Work to complete
Update every row below so that each "DO KOŠÍKU" becomes "KOUPIT", with all other text left the same. Give only the text, without the pictures.

(Saved data entries)
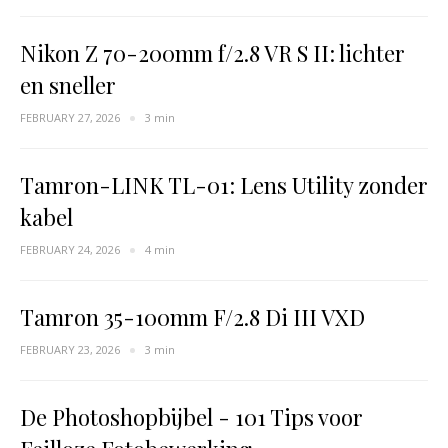
Nikon Z 70-200mm f/2.8 VR S II: lichter
en sneller
FEBRUARY 27, 2026
3 min
Tamron-LINK TL-01: Lens Utility zonder
kabel
FEBRUARY 24, 2026
4 min
Tamron 35-100mm F/2.8 Di III VXD
FEBRUARY 23, 2026
3 min
De Photoshopbijbel - 101 Tips voor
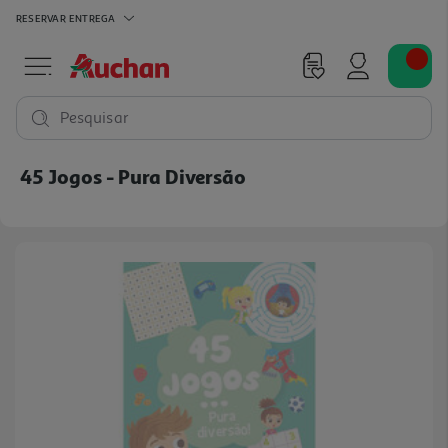
RESERVAR
ENTREGA
Pesquisar
45 Jogos - Pura Diversão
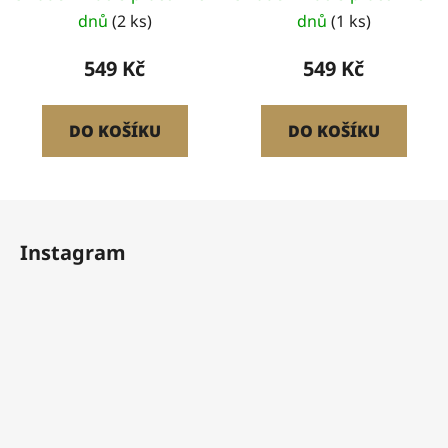
dnů
(2 ks)
dnů
(1 ks)
549 Kč
549 Kč
DO KOŠÍKU
DO KOŠÍKU
Z
á
Instagram
p
a
t
í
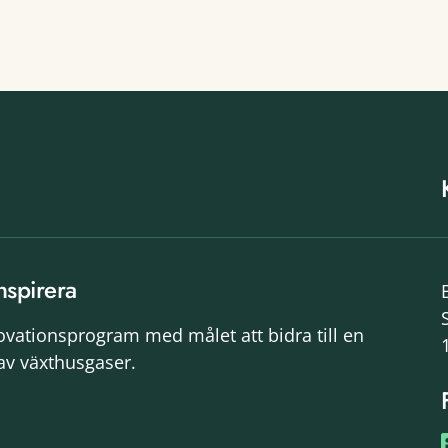
nspirera
novationsprogram med målet att bidra till en
av växthusgaser.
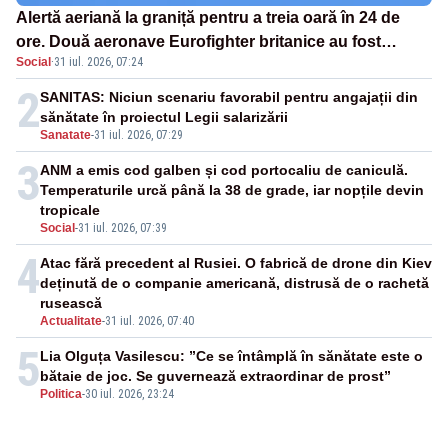
Alertă aeriană la graniță pentru a treia oară în 24 de
ore. Două aeronave Eurofighter britanice au fost
Social
·
31 iul. 2026, 07:24
ridicate de la sol
2
SANITAS: Niciun scenariu favorabil pentru angajații din
sănătate în proiectul Legii salarizării
Sanatate
-
31 iul. 2026, 07:29
3
ANM a emis cod galben și cod portocaliu de caniculă.
Temperaturile urcă până la 38 de grade, iar nopțile devin
tropicale
Social
-
31 iul. 2026, 07:39
4
Atac fără precedent al Rusiei. O fabrică de drone din Kiev
deținută de o companie americană, distrusă de o rachetă
rusească
Actualitate
-
31 iul. 2026, 07:40
5
Lia Olguța Vasilescu: ”Ce se întâmplă în sănătate este o
bătaie de joc. Se guvernează extraordinar de prost”
Politica
-
30 iul. 2026, 23:24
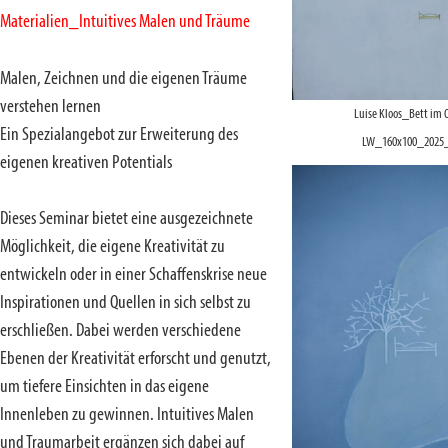
Materialien_Intuitives Malen und Träume
Malen, Zeichnen und die eigenen Träume
verstehen lernen
Luise Kloos_Bett im 
Ein Spezialangebot zur Erweiterung des
LW_160x100_2025
eigenen kreativen Potentials
Dieses Seminar bietet eine ausgezeichnete
Möglichkeit, die eigene Kreativität zu
entwickeln oder in einer Schaffenskrise neue
Inspirationen und Quellen in sich selbst zu
erschließen. Dabei werden verschiedene
Ebenen der Kreativität erforscht und genutzt,
um tiefere Einsichten in das eigene
Innenleben zu gewinnen. Intuitives Malen
und Traumarbeit ergänzen sich dabei auf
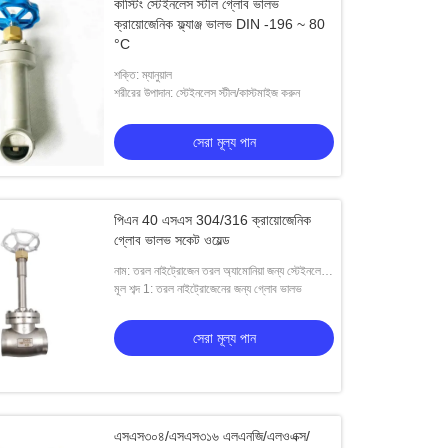
কাস্টিং স্টেইনলেস স্টীল গ্লোব ভালভ
ক্রায়োজেনিক ফ্ল্যাঞ্জ ভালভ DIN -196 ~ 80
°C
শক্তি: ম্যানুয়াল
শরীরের উপাদান: স্টেইনলেস স্টীল/কাস্টমাইজ করুন
সেরা মূল্য পান
পিএন 40 এসএস 304/316 ক্রায়োজেনিক
গ্লোব ভালভ সকেট ওয়েল্ড
নাম: তরল নাইট্রোজেন তরল অ্যামোনিয়া জন্য স্টেইনলেস
স্টিল উচ্চ চাপ গ্লোব ভালভ
মূল শব্দ 1: তরল নাইট্রোজেনের জন্য গ্লোব ভালভ
সেরা মূল্য পান
এসএস৩০৪/এসএস৩১৬ এলএনজি/এলওএক্স/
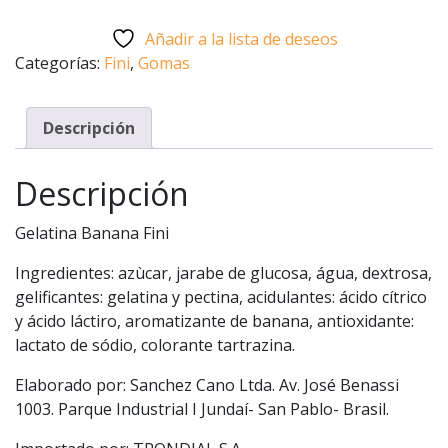
Fini
Añadir a la lista de deseos
15g
Categorías:
Fini
,
Gomas
cantidad
Descripción
Descripción
Gelatina Banana Fini
Ingredientes: azùcar, jarabe de glucosa, água, dextrosa,
gelificantes: gelatina y pectina, acidulantes: ácido cítrico
y ácido láctiro, aromatizante de banana, antioxidante:
lactato de sódio, colorante tartrazina.
Elaborado por: Sanchez Cano Ltda. Av. José Benassi
1003. Parque Industrial I Jundaí- San Pablo- Brasil.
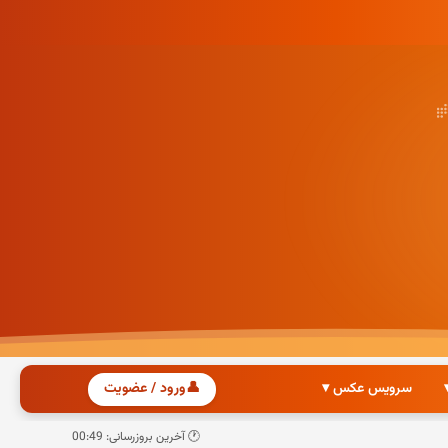
سرویس عکس ▾
👤
ورود / عضویت
🕐 آخرین بروزرسانی: 00:49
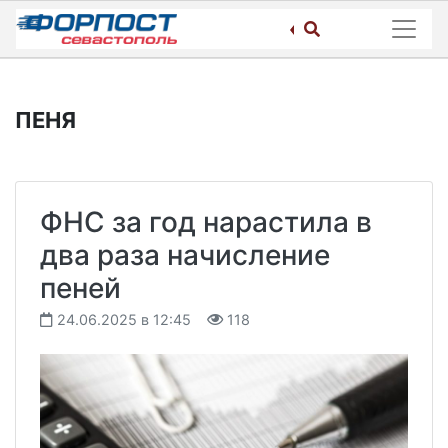
Skip
to
content
ПЕНЯ
ФНС за год нарастила в
два раза начисление
пеней
24.06.2025 в 12:45
118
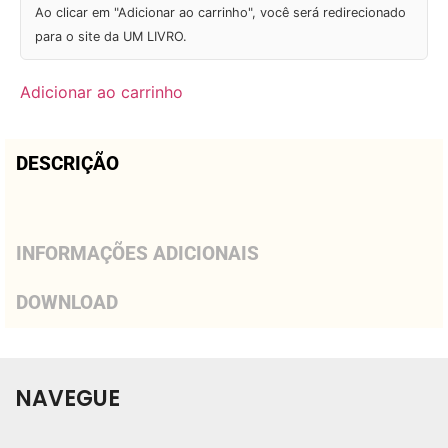
Ao clicar em "Adicionar ao carrinho", você será redirecionado
para o site da UM LIVRO.
Adicionar ao carrinho
DESCRIÇÃO
INFORMAÇÕES ADICIONAIS
DOWNLOAD
NAVEGUE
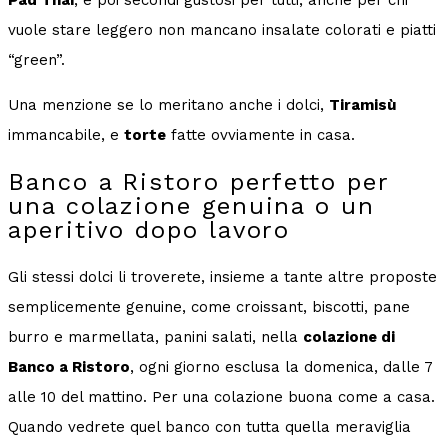
Pad Thai
, e poi secondi gustosi per tutti, anche per chi
vuole stare leggero non mancano insalate colorati e piatti
“green”.
Una menzione se lo meritano anche i dolci,
Tiramisù
immancabile, e
torte
fatte ovviamente in casa.
Banco a Ristoro perfetto per
una colazione genuina o un
aperitivo dopo lavoro
Gli stessi dolci li troverete, insieme a tante altre proposte
semplicemente genuine, come croissant, biscotti, pane
burro e marmellata, panini salati, nella
colazione di
Banco a Ristoro
, ogni giorno esclusa la domenica, dalle 7
alle 10 del mattino. Per una colazione buona come a casa.
Quando vedrete quel banco con tutta quella meraviglia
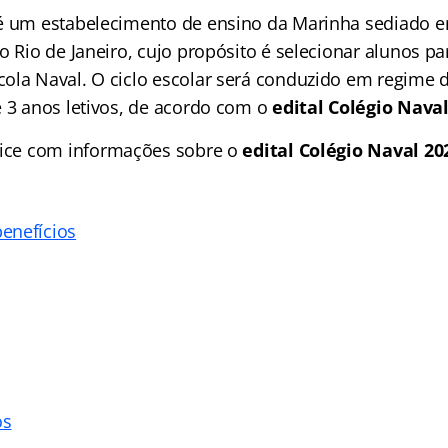
 é um estabelecimento de ensino da Marinha sediado 
o Rio de Janeiro, cujo propósito é selecionar alunos p
ola Naval. O ciclo escolar será conduzido em regime d
e 3 anos letivos, de acordo com o
edital Colégio Nava
ice
com informações sobre o
edital Colégio Naval 20
enefícios
os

Reply
Nikon Z 70-200mm f/2.8 VR S II: lichter
en sneller
FEBRUARY 27, 2026
3 min
Tamron-LINK TL-01: Lens Utility zonder
kabel
FEBRUARY 24, 2026
4 min
Tamron 35-100mm F/2.8 Di III VXD
FEBRUARY 23, 2026
3 min
De Photoshopbijbel - 101 Tips voor
RESERVAR
ENTREGA
Pesquisar
45 Jogos - Pura Diversão
dnů
(2 ks)
dnů
(1 ks)
549 Kč
549 Kč
KOUPIT
KOUPIT
Z
á
Instagram
p
a
t
í
nspirera
novationsprogram med målet att bidra till en
av växthusgaser.
Alertă aeriană la graniță pentru a treia oară în 24 de
ore. Două aeronave Eurofighter britanice au fost
Social
·
31 iul. 2026, 07:24
ridicate de la sol
2
SANITAS: Niciun scenariu favorabil pentru angajații din
sănătate în proiectul Legii salarizării
Sanatate
-
31 iul. 2026, 07:29
3
ANM a emis cod galben și cod portocaliu de caniculă.
Temperaturile urcă până la 38 de grade, iar nopțile devin
tropicale
Social
-
31 iul. 2026, 07:39
4
Atac fără precedent al Rusiei. O fabrică de drone din Kiev
deținută de o companie americană, distrusă de o rachetă
rusească
Actualitate
-
31 iul. 2026, 07:40
5
Lia Olguța Vasilescu: ”Ce se întâmplă în sănătate este o
bătaie de joc. Se guvernează extraordinar de prost”
Politica
-
30 iul. 2026, 23:24
Materialien_Intuitives Malen und Träume
Malen, Zeichnen und die eigenen Träume
verstehen lernen
Luise Kloos_Bett im 
Ein Spezialangebot zur Erweiterung des
LW_160x100_2025
eigenen kreativen Potentials
Dieses Seminar bietet eine ausgezeichnete
Möglichkeit, die eigene Kreativität zu
entwickeln oder in einer Schaffenskrise neue
Inspirationen und Quellen in sich selbst zu
erschließen. Dabei werden verschiedene
Ebenen der Kreativität erforscht und genutzt,
um tiefere Einsichten in das eigene
Innenleben zu gewinnen. Intuitives Malen
und Traumarbeit ergänzen sich dabei auf
কাস্টিং স্টেইনলেস স্টীল গ্লোব ভালভ
ক্রায়োজেনিক ফ্ল্যাঞ্জ ভালভ DIN -196 ~ 80
°C
শক্তি: ম্যানুয়াল
শরীরের উপাদান: স্টেইনলেস স্টীল/কাস্টমাইজ করুন
সেরা মূল্য পান
পিএন 40 এসএস 304/316 ক্রায়োজেনিক
গ্লোব ভালভ সকেট ওয়েল্ড
নাম: তরল নাইট্রোজেন তরল অ্যামোনিয়া জন্য স্টেইনলেস
স্টিল উচ্চ চাপ গ্লোব ভালভ
মূল শব্দ 1: তরল নাইট্রোজেনের জন্য গ্লোব ভালভ
সেরা মূল্য পান
এসএস৩০৪/এসএস৩১৬ এলএনজি/এলওএক্স/
Fini
Añadir a la lista de deseos
15g
Categorías:
Fini
,
Gomas
cantidad
Descripción
Descripción
Gelatina Banana Fini
Ingredientes: azùcar, jarabe de glucosa, água, dextrosa,
gelificantes: gelatina y pectina, acidulantes: ácido cítrico
y ácido láctiro, aromatizante de banana, antioxidante:
lactato de sódio, colorante tartrazina.
Elaborado por: Sanchez Cano Ltda. Av. José Benassi
1003. Parque Industrial I Jundaí- San Pablo- Brasil.
سرویس عکس ▾
👤
ورود / عضویت
🕐 آخرین بروزرسانی: 00:49
Skip
to
content
ПЕНЯ
ФНС за год нарастила в
два раза начисление
пеней
24.06.2025 в 12:45
118
Ao clicar em "Adicionar ao carrinho", você será redirecionado
para o site da UM LIVRO.
Adicionar ao carrinho
DESCRIÇÃO
INFORMAÇÕES ADICIONAIS
DOWNLOAD
NAVEGUE
Pad Thai
, e poi secondi gustosi per tutti, anche per chi
vuole stare leggero non mancano insalate colorati e piatti
“green”.
Una menzione se lo meritano anche i dolci,
Tiramisù
immancabile, e
torte
fatte ovviamente in casa.
Banco a Ristoro perfetto per
una colazione genuina o un
aperitivo dopo lavoro
Gli stessi dolci li troverete, insieme a tante altre proposte
semplicemente genuine, come croissant, biscotti, pane
burro e marmellata, panini salati, nella
colazione di
Banco a Ristoro
, ogni giorno esclusa la domenica, dalle 7
alle 10 del mattino. Per una colazione buona come a casa.
Quando vedrete quel banco con tutta quella meraviglia
 é um estabelecimento de ensino da Marinha sediado 
o Rio de Janeiro, cujo propósito é selecionar alunos p
ola Naval. O ciclo escolar será conduzido em regime d
e 3 anos letivos, de acordo com o
edital Colégio Nava
ice
com informações sobre o
edital Colégio Naval 20
enefícios
os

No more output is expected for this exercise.